If intentional burnishing of the wood fibers is what you intend, the best way to achieve this is to stop sanding at a higher grit. If you should ordinarily stop at 180-220 for the usual surface prep, burnishing would be like stopping at 400 or 600 instead.
If the finish is going to be an oil finish, and I mean a fine oil finish, you can stop at 220 for the first coat of oil, and give it a heavy wash. The lack of burnishing will help let the oil into the wood. But once that coat is in, you may proceed sanding finer, and applying more coats of finish. You may even choose to sand in the finish as you apply it in an attempt to fill the pores of the grain some. As you add oil finish coats, you will sand with higher and higher grits, each successively finer than the last. A lot of walnut gunstocks are finished like this. This often has a really deep look.

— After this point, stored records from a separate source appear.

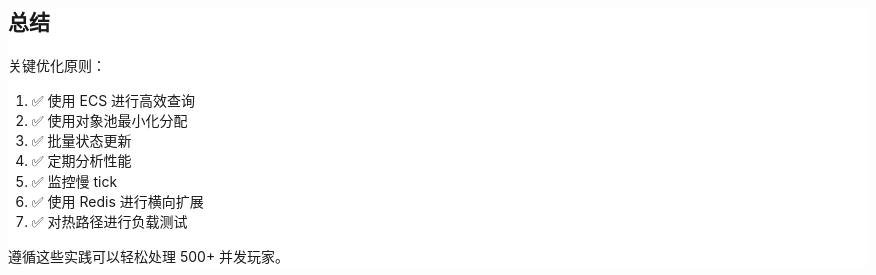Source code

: ## 总结

关键优化原则：
1. ✅ 使用 ECS 进行高效查询
2. ✅ 使用对象池最小化分配
3. ✅ 批量状态更新
4. ✅ 定期分析性能
5. ✅ 监控慢 tick
6. ✅ 使用 Redis 进行横向扩展
7. ✅ 对热路径进行负载测试

遵循这些实践可以轻松处理 500+ 并发玩家。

Some woods will make these choices for us. Blotchy woods are not so easy to use oils and stains with. Oily woods and dark woods tend not to benefit from oil finishes either. These are woods that will benefit from finishing with Lacquer, Shellac, and Poly.
Some woods will be made to look more descriptive, and have contrast added as well as deepening the natural colors by using oils, and since oil finishes are often usually BLO based, the finish will have an amber colored effect. The rest of the finish is mostly a mineral spirits carrier and a varnish that will be carried into the wood grain, allowed to soak a bit and wiped off, rather than allowed to dry on it. It is important to remember that not all woods are helped by an ambering effect, or a darkening effect. They get all they need by just looking clear/wet.
It may not seem like what effect we want from the wood, or which finish we want to use on the wood has much to do with sanding, but my observations are that it has been helpful to understand these relationships of wood variety, surface prep and finish type in ensemble.
If you are planing, then you get some added benefits that come without some of the trade offs in tow. You will get a surface quality equivalent to what 600-grit sandpaper would accomplish, yet with no burnishing; the grain will remain open and unclogged. It will take oils and stains much like sanding to 180 will. If you are using a finish that coats, you are already more than smooth enough.
If you have to make something using woods that tend to blotch, grain selection in the showy areas can help you, but I have found that while I have gotten to where I can spot where I think a spot will look dark, the spots that wind up looking too light are often a surprise.
What I think is the best way to address blotchy woods, is to either consider them paint grade, or seal them with shellac and use a gel stain over the shellac. This will get you a predictable outcome. Also, consider seeing woods that have blotchy tendencies as woods that are best to be part of a non-show sub assembly. Save the showy, more consistent woods for where the looks are.
I hope that fleshes out some of the mysteries a little more. These are just some of my observations and understandings.